Zivilverfahren Dr. Oskar Jaeger gegen Hambach-Gesellschaft für historische Forschung und politische Bildung e.V. (2 C 104/19)

Urteil vom 24.10.2019

 

Das Gericht hat die Klage abgewiesen.

 

Sachverhalt

Der Kläger begehrte mit Beitrittserklärung vom 5.6.2018 die Aufnahme in den beklagten Verein. Der Beklagte hat die Aufnahme des Klägers ohne Begründung mit Schreiben vom 13.11.2018 abgelehnt.

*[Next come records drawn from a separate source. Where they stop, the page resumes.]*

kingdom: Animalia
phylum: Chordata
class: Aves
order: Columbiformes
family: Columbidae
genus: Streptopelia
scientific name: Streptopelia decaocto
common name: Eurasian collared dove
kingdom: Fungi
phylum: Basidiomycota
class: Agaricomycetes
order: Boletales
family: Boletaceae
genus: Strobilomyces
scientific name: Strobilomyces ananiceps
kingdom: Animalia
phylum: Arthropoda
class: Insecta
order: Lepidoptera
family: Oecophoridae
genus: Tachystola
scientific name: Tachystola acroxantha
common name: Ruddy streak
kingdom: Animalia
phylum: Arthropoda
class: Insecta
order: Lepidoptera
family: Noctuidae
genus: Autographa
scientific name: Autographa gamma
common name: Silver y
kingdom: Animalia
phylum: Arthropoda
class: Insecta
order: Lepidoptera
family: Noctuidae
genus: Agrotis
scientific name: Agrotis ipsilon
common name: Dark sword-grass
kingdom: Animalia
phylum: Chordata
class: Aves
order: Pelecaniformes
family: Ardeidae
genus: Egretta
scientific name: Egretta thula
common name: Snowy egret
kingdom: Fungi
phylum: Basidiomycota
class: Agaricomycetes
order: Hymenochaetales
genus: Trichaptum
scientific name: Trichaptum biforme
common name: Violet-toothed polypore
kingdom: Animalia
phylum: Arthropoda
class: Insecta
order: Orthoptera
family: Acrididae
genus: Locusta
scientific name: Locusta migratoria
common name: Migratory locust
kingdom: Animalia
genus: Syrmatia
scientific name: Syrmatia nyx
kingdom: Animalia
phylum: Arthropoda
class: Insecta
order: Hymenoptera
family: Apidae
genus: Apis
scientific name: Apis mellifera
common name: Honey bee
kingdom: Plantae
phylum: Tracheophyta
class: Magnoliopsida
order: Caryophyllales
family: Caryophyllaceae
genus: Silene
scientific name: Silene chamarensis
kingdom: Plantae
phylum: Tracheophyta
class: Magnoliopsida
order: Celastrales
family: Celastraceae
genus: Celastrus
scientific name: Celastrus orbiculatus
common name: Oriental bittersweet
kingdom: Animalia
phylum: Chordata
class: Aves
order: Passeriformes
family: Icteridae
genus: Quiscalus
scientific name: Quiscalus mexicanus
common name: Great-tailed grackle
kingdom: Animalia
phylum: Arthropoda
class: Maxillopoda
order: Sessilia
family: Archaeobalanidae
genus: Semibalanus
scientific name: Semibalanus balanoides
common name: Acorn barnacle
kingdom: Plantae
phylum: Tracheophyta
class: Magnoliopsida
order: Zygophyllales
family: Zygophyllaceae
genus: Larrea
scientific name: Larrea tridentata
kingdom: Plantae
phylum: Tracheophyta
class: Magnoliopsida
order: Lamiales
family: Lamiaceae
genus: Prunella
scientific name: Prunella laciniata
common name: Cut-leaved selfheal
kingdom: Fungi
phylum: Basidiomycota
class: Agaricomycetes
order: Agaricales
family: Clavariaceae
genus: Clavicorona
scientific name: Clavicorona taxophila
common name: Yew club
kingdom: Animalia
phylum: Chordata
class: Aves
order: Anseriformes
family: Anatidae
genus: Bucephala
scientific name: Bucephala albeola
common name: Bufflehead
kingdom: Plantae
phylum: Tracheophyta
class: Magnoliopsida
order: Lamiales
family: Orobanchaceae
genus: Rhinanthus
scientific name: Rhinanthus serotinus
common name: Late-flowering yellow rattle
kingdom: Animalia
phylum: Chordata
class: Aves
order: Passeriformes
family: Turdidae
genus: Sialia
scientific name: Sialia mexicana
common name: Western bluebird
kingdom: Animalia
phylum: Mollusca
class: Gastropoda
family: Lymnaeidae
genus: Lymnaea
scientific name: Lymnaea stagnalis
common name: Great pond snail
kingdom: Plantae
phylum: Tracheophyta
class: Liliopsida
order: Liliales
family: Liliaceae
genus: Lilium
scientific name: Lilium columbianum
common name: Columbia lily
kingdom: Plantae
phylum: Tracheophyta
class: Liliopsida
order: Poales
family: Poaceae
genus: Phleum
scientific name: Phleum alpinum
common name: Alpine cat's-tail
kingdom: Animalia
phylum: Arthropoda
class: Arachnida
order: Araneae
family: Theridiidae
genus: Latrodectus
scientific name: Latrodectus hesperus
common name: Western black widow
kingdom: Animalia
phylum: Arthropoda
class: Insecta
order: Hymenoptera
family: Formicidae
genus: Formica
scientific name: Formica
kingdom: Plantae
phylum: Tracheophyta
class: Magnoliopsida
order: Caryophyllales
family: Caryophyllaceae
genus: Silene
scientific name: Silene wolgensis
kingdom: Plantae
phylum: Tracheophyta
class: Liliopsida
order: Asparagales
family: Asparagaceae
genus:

Der Kläger ist der Auffassung, dass die Ablehnung auf sachfremden Erwägungen basiere und willkürlich sei. Der Beklagte habe eine Monopolstellung oder jedenfalls im wirtschaftlichen oder sozialen Bereich eine überragende Machtstellung und sei deshalb verpflichtet, den Kläger aufzunehmen, da dieser sich nur bei dem Beklagten mit der Geschichte des Hambacher Festes auseinandersetzen könne. In der Ablehnung der Aufnahme liege auch eine unzulässige Diskriminierung nach dem Allgemeinen Gleichbehandlungsgesetz.

Der Beklagte verweist auf seine Satzung, aus der sich keine Pflicht zur Aufnahme ergebe. Die Ablehnung sei satzungsgemäß nach Abwägung aller Aspekte erfolgt. Dem Verein stehe ein großer Ermessensspielraum bei der Entscheidung über Aufnahmeanträge zu. Der Kläger sei einem Aufruf von Prof. Dr. Max Otte gefolgt, den Beklagten gemeinsam mit mehr als 20 weiteren Beitrittswilligen zu unterwandern. Der Beklagte sehe sich in seinem Selbstverständnis bedroht. Dem Kläger stehe es frei mit Gleichgesinnten einen eigenen Verein zu gründen.
 

Entscheidungsgründe

Dem Kläger steht nach Auffassung des Gerichts kein Anspruch auf Aufnahme in den beklagten Verein zu.

Aufgrund der Autonomie des Vereins ist es dessen freie Entscheidung, ob er eine Person, die die satzungsgemäßen Voraussetzungen erfüllt, aufnimmt. Eine Pflicht zur Aufnahme ergibt sich aus der Satzung des beklagten Vereins nicht. Somit steht es dem Verein frei, ob er einen Beitrittswilligen aufnimmt oder nicht. Die Ablehnung der Aufnahme ohne Benennung von Gründen ist nicht zu beanstanden. Die im Verfahren geäußerten Ablehnungsgründe lassen keine Willkür erkennen.

Der Verein verfügt nach Auffassung des Gerichts auch nicht über eine Monopolstellung oder überragende Machtstellung. Diese würde nur bestehen, wenn der beklagte Verein quasi ein Monopol zur Beschäftigung mit dem Hambacher Fest von 1832 hätte. Das sei nicht der Fall. Es stehe jedem frei, sich mit dieser Thematik zu befassen und gegebenenfalls einen eigenen Verein zu gründen. Mangels Monopol- bzw. Machtstellung liege in der Ablehnung der Aufnahme auch kein Verstoß gegen Bestimmungen des Allgemeinen Gleichbehandlungsgesetzes.
 

Allgemeiner Hinweis

Gegen die Entscheidung kann binnen einen Monats nach Zustellung des Urteils Berufung zum Landgericht Frankenthal eingelegt werden.